Rocking the Couch
Rocking the Couch is a 2019 American documentary film directed by Minh Collins, and produced by Andrea Evans and Jerry Sommer. It concerns the Me Too Movement (or #MeToo movement), which is a movement against sexual harassment and sexual assault in the workplace, as well as stories about the casting couch, a term used in the entertainment industry referring to sexual favors performed for work. It follows up on mainstream sexual-abuse allegations against Harvey Weinstein and Bill Cosby, but focuses on a lesser known case from 1992 against talent agent, Wallace Kaye, which was brought to court by 12 unknown actresses who won his arrest. The documentary includes commentary and testimonies from Tonja Walker, Kim Johnston Ulrich, Sadie Katz, and other actresses from One Life To Live, The Bold and the Beautiful, and Passions, in addition to legal discourse from Los-Angeles based attorneys and Burbank Police Officers. It also chronicles the cases of Fatty Arbuckle, Natalie Wood, and Tippi Hedren. 

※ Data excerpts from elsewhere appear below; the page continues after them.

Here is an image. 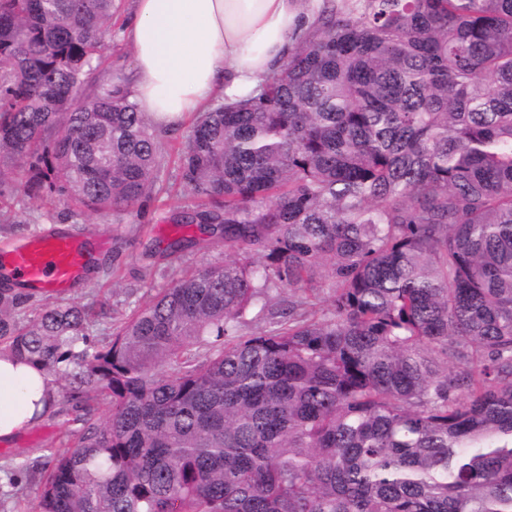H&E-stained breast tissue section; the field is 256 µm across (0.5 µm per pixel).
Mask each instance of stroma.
<instances>
[{"label":"stroma","mask_w":512,"mask_h":512,"mask_svg":"<svg viewBox=\"0 0 512 512\" xmlns=\"http://www.w3.org/2000/svg\"><path fill=\"white\" fill-rule=\"evenodd\" d=\"M132 10L133 0H117L112 17V38L104 59L107 73L127 81L133 75L134 55L123 30ZM189 131V126L185 125L163 135L160 178L137 213L101 217L75 210L62 222L57 217L58 206L26 196L19 184H0V209L14 218L13 223L0 226V250L11 248L29 237L59 230L84 238L92 247L93 260L118 266L119 274L113 278L103 271H95L70 288L67 298L84 301L93 296L107 303L115 314H129L163 285L162 280L146 279V266L160 261L172 241L199 234L196 227L177 222L180 208L190 206L192 201L178 176L179 153ZM64 386L61 380L55 384L56 414L23 431L11 444H0V512H23L25 508L24 502L8 495L11 472L5 469V462L34 458L45 454L47 449L66 444L60 414L67 406Z\"/></svg>","instance_id":"35a3bbf8"}]
</instances>
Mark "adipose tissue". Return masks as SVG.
Returning a JSON list of instances; mask_svg holds the SVG:
<instances>
[{
  "label": "adipose tissue",
  "instance_id": "1",
  "mask_svg": "<svg viewBox=\"0 0 512 512\" xmlns=\"http://www.w3.org/2000/svg\"><path fill=\"white\" fill-rule=\"evenodd\" d=\"M321 0H136L124 34L132 45V97L170 131L215 100L252 93L314 23ZM42 367L0 352V443L51 412Z\"/></svg>",
  "mask_w": 512,
  "mask_h": 512
}]
</instances>
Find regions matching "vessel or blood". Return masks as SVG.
Instances as JSON below:
<instances>
[{
    "label": "vessel or blood",
    "instance_id": "1",
    "mask_svg": "<svg viewBox=\"0 0 512 512\" xmlns=\"http://www.w3.org/2000/svg\"><path fill=\"white\" fill-rule=\"evenodd\" d=\"M11 277L31 288L61 293L83 279L88 271L84 242L64 233L38 235L0 254Z\"/></svg>",
    "mask_w": 512,
    "mask_h": 512
}]
</instances>
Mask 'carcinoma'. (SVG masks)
<instances>
[{
    "instance_id": "obj_1",
    "label": "carcinoma",
    "mask_w": 512,
    "mask_h": 512,
    "mask_svg": "<svg viewBox=\"0 0 512 512\" xmlns=\"http://www.w3.org/2000/svg\"><path fill=\"white\" fill-rule=\"evenodd\" d=\"M114 9L0 0V181L96 215L160 168ZM179 177L224 260L150 271L109 342L0 285V350L72 403L76 446L11 466L32 512H512V0H323Z\"/></svg>"
}]
</instances>
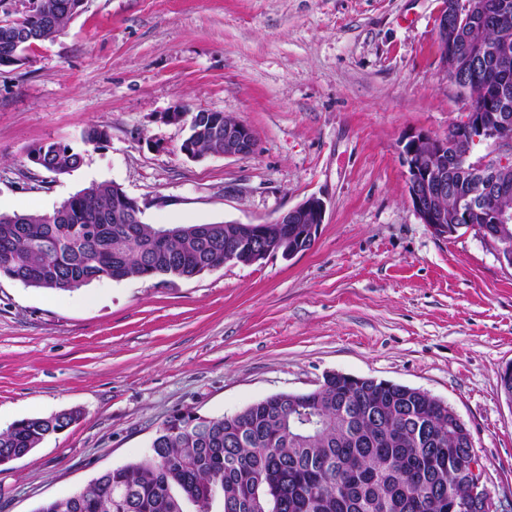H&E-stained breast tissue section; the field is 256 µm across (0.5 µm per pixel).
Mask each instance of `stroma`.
<instances>
[{
	"mask_svg": "<svg viewBox=\"0 0 512 512\" xmlns=\"http://www.w3.org/2000/svg\"><path fill=\"white\" fill-rule=\"evenodd\" d=\"M441 3L86 0L0 68V214H49L103 182L164 227L268 224L309 196L326 204L313 246L289 259L70 292L0 277V428L81 411L0 467V512H35L148 456L174 415L309 393L330 372L443 400L512 506V408L497 386L512 364V268L476 228L435 236L406 187L403 139L447 138L469 111L439 57ZM200 111L247 124L255 153L182 154ZM92 127L106 139L85 142ZM50 143L83 164L37 167L31 150Z\"/></svg>",
	"mask_w": 512,
	"mask_h": 512,
	"instance_id": "1",
	"label": "stroma"
}]
</instances>
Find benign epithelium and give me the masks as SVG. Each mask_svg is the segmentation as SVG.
Returning a JSON list of instances; mask_svg holds the SVG:
<instances>
[{"label": "benign epithelium", "instance_id": "benign-epithelium-1", "mask_svg": "<svg viewBox=\"0 0 512 512\" xmlns=\"http://www.w3.org/2000/svg\"><path fill=\"white\" fill-rule=\"evenodd\" d=\"M20 12L34 19L48 14L45 0H22ZM490 16L488 0H442L437 17V39L440 58L446 71L458 87H463L468 74L475 71L486 57L480 47H473L464 55L457 50L464 32L477 28ZM214 136L217 141L213 154L224 157H244L256 151L257 142L251 128L241 121L224 117V128L215 122L198 129ZM489 141L497 158L487 160L471 157L475 141ZM406 167L407 191L412 206L429 229L438 237L448 236V226L480 215L488 224L512 226V206L503 203L504 174L512 162V82L503 79L494 94L482 101H472L462 127L446 139L418 134L407 138L402 148ZM457 173L466 181L467 191L449 213L437 205V200L448 193V173ZM325 202L310 196L295 207L280 214L270 224H250L246 232L235 239L249 242L248 263L253 264L281 248V225H303V237L315 242L324 223ZM467 491L464 495L448 493L454 512H504L496 504L487 486L486 472L478 457L472 455L466 467Z\"/></svg>", "mask_w": 512, "mask_h": 512}]
</instances>
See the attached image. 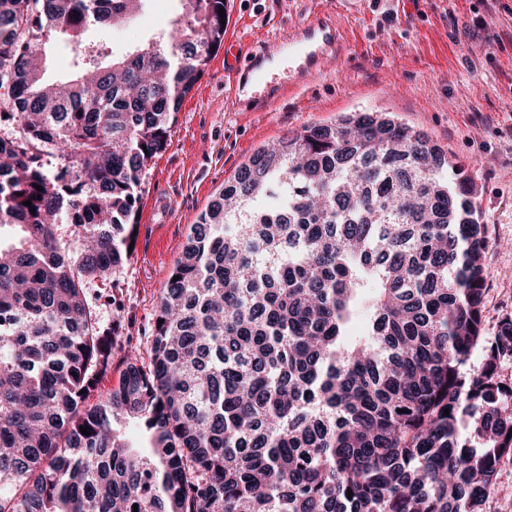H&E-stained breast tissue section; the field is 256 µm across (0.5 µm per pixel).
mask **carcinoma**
I'll return each instance as SVG.
<instances>
[{
  "label": "carcinoma",
  "mask_w": 512,
  "mask_h": 512,
  "mask_svg": "<svg viewBox=\"0 0 512 512\" xmlns=\"http://www.w3.org/2000/svg\"><path fill=\"white\" fill-rule=\"evenodd\" d=\"M143 2L0 0V512H486L512 314L486 331L465 167L381 113L260 147L192 225L149 365L92 401L121 324L86 284L128 260L142 171L224 38V0H182L110 62L84 41ZM58 39L77 72L49 82Z\"/></svg>",
  "instance_id": "cac0c4a2"
}]
</instances>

The documentary concerns sexual-abuse allegations against Harvey Weinstein and Bill Cosby, the #MeToo movement, and the casting couch as it relates to a case about talent agent Wallace Kaye in 1992. The term casting couch has existed for decades in Hollywood, but in 1992, a case against talent agent, Wallace Kaye, was brought to court by 12 unknown actresses, who chose to defend themselves despite the loss of their careers, privacy and Hollywood dreams. They won the case and Wallace Kaye was convicted, but this story received very little response from the actor's union, SAG-AFTRA. The documentary opens conversation on the topic and asks the question if this case had been brought to mainstream attention, could the cases of Harvey Weinstein, Bill Cosby, Kevin Spacey and many others been avoided?
On The Daily Beast, the site's critical consensus states, "Rocking the Couch examines why a MeToo reckoning didn’t happen earlier, and how the unions—particularly SAG-AFTRA—are complicit."
On The Post Millenial, a journalist states, "One of the things that makes this film outstanding is that the filmmakers only name people who have been criminally charged or convicted in a court of law."